**** Provided material
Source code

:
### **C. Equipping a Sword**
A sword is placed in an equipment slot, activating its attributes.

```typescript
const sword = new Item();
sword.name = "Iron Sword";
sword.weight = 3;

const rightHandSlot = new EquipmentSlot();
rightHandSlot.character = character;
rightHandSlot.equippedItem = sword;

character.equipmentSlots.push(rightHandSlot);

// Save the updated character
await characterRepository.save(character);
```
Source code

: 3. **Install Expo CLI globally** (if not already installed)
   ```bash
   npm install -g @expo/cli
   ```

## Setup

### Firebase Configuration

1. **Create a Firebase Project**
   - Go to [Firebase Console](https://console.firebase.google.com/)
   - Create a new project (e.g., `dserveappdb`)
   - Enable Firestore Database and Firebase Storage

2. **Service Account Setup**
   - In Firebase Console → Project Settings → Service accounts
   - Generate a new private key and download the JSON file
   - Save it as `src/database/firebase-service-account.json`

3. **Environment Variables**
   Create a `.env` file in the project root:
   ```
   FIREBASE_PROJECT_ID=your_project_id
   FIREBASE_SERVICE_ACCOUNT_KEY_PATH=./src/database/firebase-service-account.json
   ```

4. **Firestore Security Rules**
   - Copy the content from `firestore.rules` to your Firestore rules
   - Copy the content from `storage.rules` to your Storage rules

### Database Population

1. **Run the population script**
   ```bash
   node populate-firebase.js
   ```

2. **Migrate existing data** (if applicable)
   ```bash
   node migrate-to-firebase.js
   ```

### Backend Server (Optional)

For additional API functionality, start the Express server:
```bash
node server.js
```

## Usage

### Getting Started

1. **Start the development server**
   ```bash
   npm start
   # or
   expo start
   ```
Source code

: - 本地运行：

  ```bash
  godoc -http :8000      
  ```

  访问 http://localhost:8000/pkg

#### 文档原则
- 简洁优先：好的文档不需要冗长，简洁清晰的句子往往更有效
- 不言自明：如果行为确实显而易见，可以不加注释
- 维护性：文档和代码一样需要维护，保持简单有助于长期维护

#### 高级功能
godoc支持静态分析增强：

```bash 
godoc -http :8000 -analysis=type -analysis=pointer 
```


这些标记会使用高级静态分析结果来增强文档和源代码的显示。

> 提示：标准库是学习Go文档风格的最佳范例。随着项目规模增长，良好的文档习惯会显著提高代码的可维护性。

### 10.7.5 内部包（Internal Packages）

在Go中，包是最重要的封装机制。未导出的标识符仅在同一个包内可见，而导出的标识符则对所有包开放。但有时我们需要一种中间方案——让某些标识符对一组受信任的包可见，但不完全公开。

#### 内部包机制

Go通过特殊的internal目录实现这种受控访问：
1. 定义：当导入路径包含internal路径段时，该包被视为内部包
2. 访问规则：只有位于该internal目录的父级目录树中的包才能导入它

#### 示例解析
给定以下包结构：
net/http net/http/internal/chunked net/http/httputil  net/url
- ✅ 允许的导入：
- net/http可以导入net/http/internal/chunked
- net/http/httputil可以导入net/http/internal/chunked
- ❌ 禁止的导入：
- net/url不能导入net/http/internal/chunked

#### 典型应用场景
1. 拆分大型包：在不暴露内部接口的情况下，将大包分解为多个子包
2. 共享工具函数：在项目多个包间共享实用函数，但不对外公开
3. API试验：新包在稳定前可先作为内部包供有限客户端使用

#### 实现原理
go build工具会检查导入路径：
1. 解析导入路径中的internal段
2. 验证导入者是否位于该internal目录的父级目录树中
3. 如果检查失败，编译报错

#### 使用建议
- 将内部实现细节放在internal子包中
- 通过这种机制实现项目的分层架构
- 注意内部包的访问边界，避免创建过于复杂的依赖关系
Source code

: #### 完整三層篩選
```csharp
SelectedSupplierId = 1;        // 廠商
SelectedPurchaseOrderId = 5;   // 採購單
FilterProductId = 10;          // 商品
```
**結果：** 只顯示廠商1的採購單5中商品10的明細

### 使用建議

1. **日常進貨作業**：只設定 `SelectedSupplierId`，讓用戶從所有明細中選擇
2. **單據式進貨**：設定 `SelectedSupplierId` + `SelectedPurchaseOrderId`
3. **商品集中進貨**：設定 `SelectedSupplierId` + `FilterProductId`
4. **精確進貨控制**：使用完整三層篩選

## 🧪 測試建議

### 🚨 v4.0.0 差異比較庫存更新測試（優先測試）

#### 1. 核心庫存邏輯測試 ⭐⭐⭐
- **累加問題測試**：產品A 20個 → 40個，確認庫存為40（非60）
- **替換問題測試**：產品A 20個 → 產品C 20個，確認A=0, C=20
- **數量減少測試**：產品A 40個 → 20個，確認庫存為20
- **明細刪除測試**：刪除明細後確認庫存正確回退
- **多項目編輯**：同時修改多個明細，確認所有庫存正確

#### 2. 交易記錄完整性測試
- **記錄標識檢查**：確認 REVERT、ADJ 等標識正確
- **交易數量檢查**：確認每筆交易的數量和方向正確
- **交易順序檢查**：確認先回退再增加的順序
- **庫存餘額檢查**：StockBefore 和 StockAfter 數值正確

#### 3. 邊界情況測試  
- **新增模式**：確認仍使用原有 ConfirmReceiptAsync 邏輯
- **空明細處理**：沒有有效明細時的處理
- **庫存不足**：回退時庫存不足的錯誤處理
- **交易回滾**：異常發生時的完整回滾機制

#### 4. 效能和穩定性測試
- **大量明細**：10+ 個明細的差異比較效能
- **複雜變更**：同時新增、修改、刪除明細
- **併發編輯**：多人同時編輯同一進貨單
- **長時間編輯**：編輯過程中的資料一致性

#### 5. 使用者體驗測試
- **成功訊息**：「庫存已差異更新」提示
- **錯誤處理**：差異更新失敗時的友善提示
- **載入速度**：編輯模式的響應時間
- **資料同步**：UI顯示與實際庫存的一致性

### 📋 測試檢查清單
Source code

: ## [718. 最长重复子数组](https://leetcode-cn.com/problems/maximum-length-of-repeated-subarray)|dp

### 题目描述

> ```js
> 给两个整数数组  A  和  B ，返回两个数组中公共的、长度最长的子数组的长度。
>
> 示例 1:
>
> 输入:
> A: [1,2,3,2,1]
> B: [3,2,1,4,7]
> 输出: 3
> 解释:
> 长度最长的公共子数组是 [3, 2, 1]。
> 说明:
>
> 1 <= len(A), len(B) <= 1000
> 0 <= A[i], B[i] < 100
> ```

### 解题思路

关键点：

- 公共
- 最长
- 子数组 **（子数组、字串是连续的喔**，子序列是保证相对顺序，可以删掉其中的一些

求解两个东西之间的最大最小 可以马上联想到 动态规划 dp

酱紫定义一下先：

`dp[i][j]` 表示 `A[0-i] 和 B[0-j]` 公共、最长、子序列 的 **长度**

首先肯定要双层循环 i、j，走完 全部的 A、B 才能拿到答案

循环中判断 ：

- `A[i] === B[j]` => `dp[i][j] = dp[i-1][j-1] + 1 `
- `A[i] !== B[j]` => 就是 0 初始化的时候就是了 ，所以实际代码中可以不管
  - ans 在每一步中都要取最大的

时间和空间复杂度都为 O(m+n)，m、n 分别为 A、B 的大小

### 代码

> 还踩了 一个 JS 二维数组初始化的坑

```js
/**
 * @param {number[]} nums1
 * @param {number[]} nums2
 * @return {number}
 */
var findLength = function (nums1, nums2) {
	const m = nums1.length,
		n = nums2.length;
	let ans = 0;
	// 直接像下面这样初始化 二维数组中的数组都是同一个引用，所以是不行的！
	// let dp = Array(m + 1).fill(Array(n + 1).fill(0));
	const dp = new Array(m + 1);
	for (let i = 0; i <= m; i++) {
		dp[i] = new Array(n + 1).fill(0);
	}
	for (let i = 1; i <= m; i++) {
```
********
■ **Task prompt**: Say how many lines of the material above contain the string "rightHandSlot". Write nothing but the number.

■ **Problem solution**: 4